Russian politicians hailed the deal as part of a new strategic relationship and a thumb in Washington’s eye. But Xi also appeared to be trying to reassure the United States and its Asian allies. In his speech to an audience that included Putin and the president of Iran, the Chinese leader said a military alliance that was offensive in posture rather than defensive would not help regional security.
Irked by the Obama administration’s effort to shift its foreign policy emphasis to Asia at a time of Chinese territorial disputes with Japan, Vietnam, and other neighbors, Beijing is nevertheless treading carefully because it knows it cannot dominate any international organization, experts say. Instead, it is pressing to have its needs respected abroad.
Chinese leaders place ‘‘top priority’’ on the relationship with the United States even as they worry Washington is trying to contain their country’s rise, said Joseph Cheng, a specialist in Chinese politics at the City University of Hong Kong.
At the same time as it strengthens ties with Russia, Beijing will ‘‘try its very best to maintain a cordial relationship with the US,’’ said Cheng.
China has been steadily raising its profile abroad since the late 1990s, emerging from decades when it followed the late supreme leader Deng Xiaoping’s injunction to maintain a low profile and focus on economic development.
‘‘The Chinese government has been calling for security cooperation based on communities rather than alliances, where third-parties are not targeted and there is a focus on respecting sovereignty and joint problem-solving,’’ said Marc Lanteigne, director of research at the New Zealand Contemporary China Research Centre of Victoria University of Wellington.
Xi invoked such ideals Wednesday when he called for a ‘‘new regional security cooperation architecture’’ that covers all of Asia based on a previously obscure group, the Conference on Interaction and Confidence Building Measures in Asia, founded in 1992 as a regional discussion forum.
He called for a ‘‘defense consultation mechanism’’ and a ‘‘security response center’’ for major emergencies but gave no details.
Such organizations show countries such as China and Russia are ‘‘more eager to embrace multilateralism’’ than the United States, said Cheng.
In Southeast Asia, Beijing has displayed its growing diplomatic skill by playing on rivalries among the region’s governments to prevent them from siding with Vietnam in the conflict over a Chinese oil rig sent to disputed waters.
Related: Vietnam Initiates Violence Against China
China has not retaliated.
Chinese leaders have been trying to build up groups of Asian and developing governments to offset the influence of the United States and other Western nations in global affairs.
Still, forging any but the loosest ties between CICA’s 24 member nations would be a diplomatic challenge. They range from Iran to US allies such as Israel and South Korea.
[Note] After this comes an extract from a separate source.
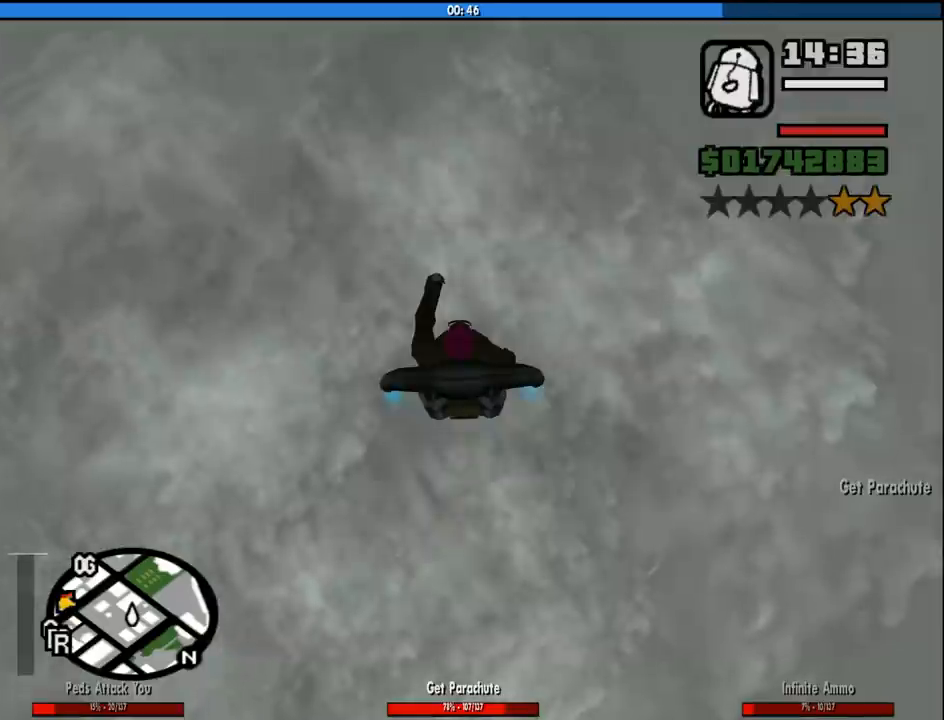
{"keys": ["shift"], "mouse": [], "events": []}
Others such as Mongolia and Vietnam are wary of growing Chinese influence.
Beijing and Moscow, once rivals for leadership of the communist movement, have built a strategic partnership since the end of the Soviet Union in the early 1990s, driven by their shared unease at US dominance.
In 2001, they cofounded the Shanghai Cooperation Organization with four Central Asian governments to counterbalance rising American influence in the region and combat Islamic and separatist political movements.
Wednesday’s gas deal highlights the mix of interests and potential conflicts between Beijing and Moscow.
An agreement was important to both sides but they haggled for more than a decade over the price, a hard-headed commercial issue.
Look at the propaganda pre$$ pooh-pooh the deal!
The gas deal helps Russia out of its isolation by Western governments unhappy with its role in the Ukraine crisis. Russian state behemoth Gazprom will be able to reduce its reliance on European customers while meeting some of China’s pressing energy needs.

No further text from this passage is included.